Conflitos congelados: cuidados ao descongelar


Putin deixou Erdogan decidir o vencedor no Nagorno-Karabakh, contra a Arménia, um membro da CSTO, a aliança militar promovida por Moscovo.


As guerras nas periferias dos impérios, as guerras por procuração, as guerras civis, os conflitos ditos congelados são preferíveis aos conflitos abertos entre Estados ou, ainda pior, entre blocos político-militares. No entanto a multiplicação das “pequenas guerras” aumenta o perigo de escalada em direcção a uma “grande guerra”. Tal pode acontecer por má avaliação do risco de escalada ou por fazer parte de um plano determinado. A terceira guerra mundial estaria prometida para o conflito entre os EUA e a China, sendo improvável uma calendarização para breve e sendo muito provável, para nós, europeus, uma geografia longínqua, algures no oceano Pacífico.

No entretanto, e na fronteira próxima da União Europeia, multiplicam-se as pequenas guerras, à revelia da UE, demasiado distraída com a pandemia, os vetos orçamentais das democracias iliberais, o Brexit e o efeito dos raios gama no comportamento das margaridas. Pelos EUA não se aceitam marcações para antes de 20 de Janeiro de 2021. Sobram tempo, espaço e oportunidade para rearranjos de fronteiras, vinganças frias, lições exemplares e alianças interesseiras mas contranatura.

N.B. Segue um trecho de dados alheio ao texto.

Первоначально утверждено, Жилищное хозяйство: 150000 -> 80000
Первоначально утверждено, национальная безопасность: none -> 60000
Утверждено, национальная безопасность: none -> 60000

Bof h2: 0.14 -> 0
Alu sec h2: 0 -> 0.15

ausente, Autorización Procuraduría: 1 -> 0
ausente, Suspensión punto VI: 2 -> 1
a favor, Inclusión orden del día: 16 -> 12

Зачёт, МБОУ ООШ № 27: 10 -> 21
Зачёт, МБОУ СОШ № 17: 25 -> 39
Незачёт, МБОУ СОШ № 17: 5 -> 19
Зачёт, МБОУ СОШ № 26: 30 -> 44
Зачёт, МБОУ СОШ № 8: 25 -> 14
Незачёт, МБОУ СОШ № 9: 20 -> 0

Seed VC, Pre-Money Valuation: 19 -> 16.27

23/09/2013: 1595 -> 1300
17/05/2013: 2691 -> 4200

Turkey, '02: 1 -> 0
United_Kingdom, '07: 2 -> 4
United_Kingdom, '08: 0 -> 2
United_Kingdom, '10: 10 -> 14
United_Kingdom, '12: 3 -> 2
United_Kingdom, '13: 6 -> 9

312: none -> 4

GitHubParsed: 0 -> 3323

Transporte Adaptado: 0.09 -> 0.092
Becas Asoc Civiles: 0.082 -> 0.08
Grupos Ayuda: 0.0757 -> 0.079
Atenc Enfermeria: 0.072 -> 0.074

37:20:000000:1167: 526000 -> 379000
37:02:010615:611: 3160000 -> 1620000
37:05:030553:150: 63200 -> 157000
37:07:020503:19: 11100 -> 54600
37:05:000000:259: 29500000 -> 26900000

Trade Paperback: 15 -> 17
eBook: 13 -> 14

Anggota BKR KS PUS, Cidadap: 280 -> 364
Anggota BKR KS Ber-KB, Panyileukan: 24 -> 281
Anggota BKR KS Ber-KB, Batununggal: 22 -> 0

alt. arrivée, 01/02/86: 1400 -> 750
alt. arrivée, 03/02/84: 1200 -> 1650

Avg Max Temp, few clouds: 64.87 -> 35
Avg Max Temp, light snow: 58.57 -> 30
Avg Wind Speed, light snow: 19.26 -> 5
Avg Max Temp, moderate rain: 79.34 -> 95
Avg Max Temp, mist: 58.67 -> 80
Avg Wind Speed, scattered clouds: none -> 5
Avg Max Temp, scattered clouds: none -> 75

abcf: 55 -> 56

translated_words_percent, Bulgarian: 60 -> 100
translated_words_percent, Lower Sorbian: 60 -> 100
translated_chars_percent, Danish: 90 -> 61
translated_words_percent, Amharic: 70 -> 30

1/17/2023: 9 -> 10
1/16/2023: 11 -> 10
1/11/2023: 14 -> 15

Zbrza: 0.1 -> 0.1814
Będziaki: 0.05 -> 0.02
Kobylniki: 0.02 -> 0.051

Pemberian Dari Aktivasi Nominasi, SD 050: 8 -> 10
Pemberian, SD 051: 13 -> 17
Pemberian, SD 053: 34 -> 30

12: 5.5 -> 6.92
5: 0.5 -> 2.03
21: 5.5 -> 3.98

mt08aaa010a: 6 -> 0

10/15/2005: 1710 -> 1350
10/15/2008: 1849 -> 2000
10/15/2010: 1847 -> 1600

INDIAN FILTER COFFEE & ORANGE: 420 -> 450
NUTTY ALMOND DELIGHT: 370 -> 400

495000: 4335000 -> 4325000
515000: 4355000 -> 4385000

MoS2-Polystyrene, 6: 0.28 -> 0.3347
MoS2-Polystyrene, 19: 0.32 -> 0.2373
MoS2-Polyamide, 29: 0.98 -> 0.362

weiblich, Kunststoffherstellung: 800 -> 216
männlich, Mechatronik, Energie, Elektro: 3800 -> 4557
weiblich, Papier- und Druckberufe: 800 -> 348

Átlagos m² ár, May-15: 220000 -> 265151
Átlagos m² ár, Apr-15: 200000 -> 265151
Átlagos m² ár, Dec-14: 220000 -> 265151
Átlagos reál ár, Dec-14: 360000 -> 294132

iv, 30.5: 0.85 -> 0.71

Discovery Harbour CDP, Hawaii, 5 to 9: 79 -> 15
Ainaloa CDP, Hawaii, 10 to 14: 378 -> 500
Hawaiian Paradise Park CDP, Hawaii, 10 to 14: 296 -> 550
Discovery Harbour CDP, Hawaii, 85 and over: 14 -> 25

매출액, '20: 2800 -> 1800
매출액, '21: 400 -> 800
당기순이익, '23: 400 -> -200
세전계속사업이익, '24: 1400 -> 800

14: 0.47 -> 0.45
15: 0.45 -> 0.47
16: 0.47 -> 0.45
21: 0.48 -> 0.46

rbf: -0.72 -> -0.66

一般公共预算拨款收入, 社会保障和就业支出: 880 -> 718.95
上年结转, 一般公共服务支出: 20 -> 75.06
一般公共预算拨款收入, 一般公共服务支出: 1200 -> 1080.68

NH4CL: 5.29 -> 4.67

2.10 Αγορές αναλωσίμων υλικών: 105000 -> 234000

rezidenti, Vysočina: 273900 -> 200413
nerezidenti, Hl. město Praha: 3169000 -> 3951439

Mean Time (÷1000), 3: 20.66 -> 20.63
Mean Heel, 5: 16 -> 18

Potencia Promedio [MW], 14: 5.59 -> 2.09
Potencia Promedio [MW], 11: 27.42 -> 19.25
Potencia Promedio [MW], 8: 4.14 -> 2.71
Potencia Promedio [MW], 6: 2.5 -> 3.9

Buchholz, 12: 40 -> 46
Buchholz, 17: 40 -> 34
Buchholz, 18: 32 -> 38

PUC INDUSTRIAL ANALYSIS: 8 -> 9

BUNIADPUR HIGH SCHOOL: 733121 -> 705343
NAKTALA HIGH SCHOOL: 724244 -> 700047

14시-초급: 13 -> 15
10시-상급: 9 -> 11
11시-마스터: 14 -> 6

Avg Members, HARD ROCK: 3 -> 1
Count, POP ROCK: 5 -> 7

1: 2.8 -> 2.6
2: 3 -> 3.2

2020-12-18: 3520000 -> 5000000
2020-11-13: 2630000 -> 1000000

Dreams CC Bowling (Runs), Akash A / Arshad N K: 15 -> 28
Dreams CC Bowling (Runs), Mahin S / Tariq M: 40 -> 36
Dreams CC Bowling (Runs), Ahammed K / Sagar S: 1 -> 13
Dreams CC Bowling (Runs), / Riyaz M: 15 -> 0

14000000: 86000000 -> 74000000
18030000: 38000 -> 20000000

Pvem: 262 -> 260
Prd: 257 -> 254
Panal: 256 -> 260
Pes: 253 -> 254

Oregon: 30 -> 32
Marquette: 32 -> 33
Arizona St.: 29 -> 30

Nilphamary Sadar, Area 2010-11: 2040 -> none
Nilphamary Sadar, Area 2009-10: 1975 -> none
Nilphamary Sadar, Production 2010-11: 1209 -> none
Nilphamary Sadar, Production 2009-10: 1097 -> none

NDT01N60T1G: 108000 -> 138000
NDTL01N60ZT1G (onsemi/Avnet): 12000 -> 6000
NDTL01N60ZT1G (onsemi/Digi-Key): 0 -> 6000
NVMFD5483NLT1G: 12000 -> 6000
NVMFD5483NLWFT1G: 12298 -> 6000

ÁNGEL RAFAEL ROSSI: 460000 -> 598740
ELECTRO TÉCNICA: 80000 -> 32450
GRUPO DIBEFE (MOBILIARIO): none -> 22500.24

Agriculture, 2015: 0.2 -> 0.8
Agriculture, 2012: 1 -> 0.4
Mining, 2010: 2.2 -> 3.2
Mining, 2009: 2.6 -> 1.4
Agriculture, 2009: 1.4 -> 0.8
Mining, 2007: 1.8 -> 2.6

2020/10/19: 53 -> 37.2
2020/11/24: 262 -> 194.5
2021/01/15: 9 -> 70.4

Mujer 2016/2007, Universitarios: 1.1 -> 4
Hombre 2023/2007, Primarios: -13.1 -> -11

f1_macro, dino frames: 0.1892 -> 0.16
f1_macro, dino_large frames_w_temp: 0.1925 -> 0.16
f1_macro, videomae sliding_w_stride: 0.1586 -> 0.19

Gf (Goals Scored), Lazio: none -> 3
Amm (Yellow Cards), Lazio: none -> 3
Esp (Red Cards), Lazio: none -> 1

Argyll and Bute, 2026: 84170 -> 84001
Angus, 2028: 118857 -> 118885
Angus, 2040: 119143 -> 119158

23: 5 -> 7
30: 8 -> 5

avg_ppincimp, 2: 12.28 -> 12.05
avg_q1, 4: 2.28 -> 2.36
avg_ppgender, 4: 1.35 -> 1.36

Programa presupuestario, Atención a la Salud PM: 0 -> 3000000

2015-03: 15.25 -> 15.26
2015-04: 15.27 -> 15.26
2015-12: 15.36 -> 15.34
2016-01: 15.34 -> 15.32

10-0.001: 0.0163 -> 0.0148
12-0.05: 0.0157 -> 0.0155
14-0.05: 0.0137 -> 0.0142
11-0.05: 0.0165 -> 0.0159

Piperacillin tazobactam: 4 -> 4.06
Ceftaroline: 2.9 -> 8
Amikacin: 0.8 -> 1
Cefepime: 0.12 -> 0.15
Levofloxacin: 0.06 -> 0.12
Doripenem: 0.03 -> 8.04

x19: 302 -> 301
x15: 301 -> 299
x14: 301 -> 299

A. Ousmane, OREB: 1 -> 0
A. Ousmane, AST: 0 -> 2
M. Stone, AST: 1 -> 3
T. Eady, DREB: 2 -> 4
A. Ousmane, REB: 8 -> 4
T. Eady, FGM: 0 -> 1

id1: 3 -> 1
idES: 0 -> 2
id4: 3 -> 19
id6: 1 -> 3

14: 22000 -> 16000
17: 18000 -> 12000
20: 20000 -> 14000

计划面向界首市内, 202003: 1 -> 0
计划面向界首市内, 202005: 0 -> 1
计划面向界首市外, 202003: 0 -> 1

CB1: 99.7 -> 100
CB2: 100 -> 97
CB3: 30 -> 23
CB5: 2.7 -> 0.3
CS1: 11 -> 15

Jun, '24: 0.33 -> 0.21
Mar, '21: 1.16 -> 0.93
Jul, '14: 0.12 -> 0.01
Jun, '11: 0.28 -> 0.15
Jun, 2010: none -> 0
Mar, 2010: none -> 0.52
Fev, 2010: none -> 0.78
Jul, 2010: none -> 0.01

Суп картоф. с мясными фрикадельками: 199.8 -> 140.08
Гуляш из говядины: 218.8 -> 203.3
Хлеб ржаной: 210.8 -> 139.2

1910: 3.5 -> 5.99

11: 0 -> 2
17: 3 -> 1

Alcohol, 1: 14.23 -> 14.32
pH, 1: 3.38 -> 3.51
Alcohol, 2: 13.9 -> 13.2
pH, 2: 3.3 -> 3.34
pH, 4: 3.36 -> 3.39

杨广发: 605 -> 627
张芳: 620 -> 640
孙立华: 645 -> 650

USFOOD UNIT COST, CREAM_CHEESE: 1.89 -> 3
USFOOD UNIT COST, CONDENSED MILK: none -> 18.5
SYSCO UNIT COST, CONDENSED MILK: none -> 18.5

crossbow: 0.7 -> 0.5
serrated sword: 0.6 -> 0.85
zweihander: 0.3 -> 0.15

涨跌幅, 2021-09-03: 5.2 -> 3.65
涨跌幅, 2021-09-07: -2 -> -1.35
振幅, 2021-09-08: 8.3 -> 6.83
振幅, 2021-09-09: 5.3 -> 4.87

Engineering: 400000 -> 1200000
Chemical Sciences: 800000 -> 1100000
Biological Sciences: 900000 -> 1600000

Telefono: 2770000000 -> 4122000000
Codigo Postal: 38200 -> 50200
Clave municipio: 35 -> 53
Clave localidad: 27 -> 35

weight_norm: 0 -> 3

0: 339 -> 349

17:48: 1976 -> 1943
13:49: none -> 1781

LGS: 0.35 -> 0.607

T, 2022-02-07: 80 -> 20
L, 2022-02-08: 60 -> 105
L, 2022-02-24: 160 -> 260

Desde os finais de Setembro que no Nagorno-Karabakh (NK) – o arquétipo do conflito congelado – se passavam coisas. Primeiro ressurgiram as escaramuças entre a população arménia no Alto Carabaque e a vizinhança azeri, ambas descontentes com as diferenças de nacionalidade e de religião, com agravos acumulados pelos resultados da guerra começada em 1991, depois de Arménia e Azerbaijão terem passado de repúblicas soviéticas a estados independentes. As contas por saldar remontam à queda do Império Otomano, à sovietização do Cáucaso e à atribuição por Estaline, enquanto comissário das nacionalidades, do NK, maioritariamente povoado por arménios, ao Azerbaijão. Na guerra começada em 1991, os russos venderam armas, munições e mercenários a ambos os lados e os azeris tiveram a lembrança de importar do Afeganistão alguns milhares de mujahedins. Em 2020 foram outros mais milhares de rebeldes sírios que se juntaram às forças azeris, trazidos pelos turcos. Erdogan e Putin puseram-se de acordo para ajudar o Azerbaijão a recuperar grande parte do NK.

O Cáucaso permitiu em tempos a Putin um enorme reforço de poderes, a pretexto do combate à rebelião na Chechénia (apoiada pela Arábia Saudita) e aos terroristas muçulmanos. Vinte e seis anos depois da crise dos reféns de Beslan, Putin pactua com a importação turca a partir da Síria de combatentes islâmicos… A inflexão política é motivada por um forte cheiro a gás. Putin não quis deixar a Erdogan o controlo dos gasodutos que transportam para a Europa o gás natural do Cáspio, a começar pelo do Azerbaijão. Ao mediar a paz entre os vencedores azeris e os derrotados arménios, Putin pôde expedir já um forte contingente militar russo para o NK para assegurar o cumprimento da trégua. Erdogan também já anunciou que irá enviar para o NK um contingente de peace-keepers turcos.

A gestão de mais um conflito fugiu ao Conselho de Segurança da ONU. A França, tradicional defensora da causa arménia, somou mais uma derrota geopolítica contra a Turquia. A UE acobertou-se na sua irrelevância. Esta semana entrou em funcionamento o Trans Adriatic Pipeline, que liga o Azerbaijão ao sul da Itália. Supostamente, o TAP contribuiria para a menor dependência energética da UE em relação à Rússia. Ao dar a vitória a Baku, tendo deixado cair a Arménia, Putin reforçou sobremaneira aquela dependência.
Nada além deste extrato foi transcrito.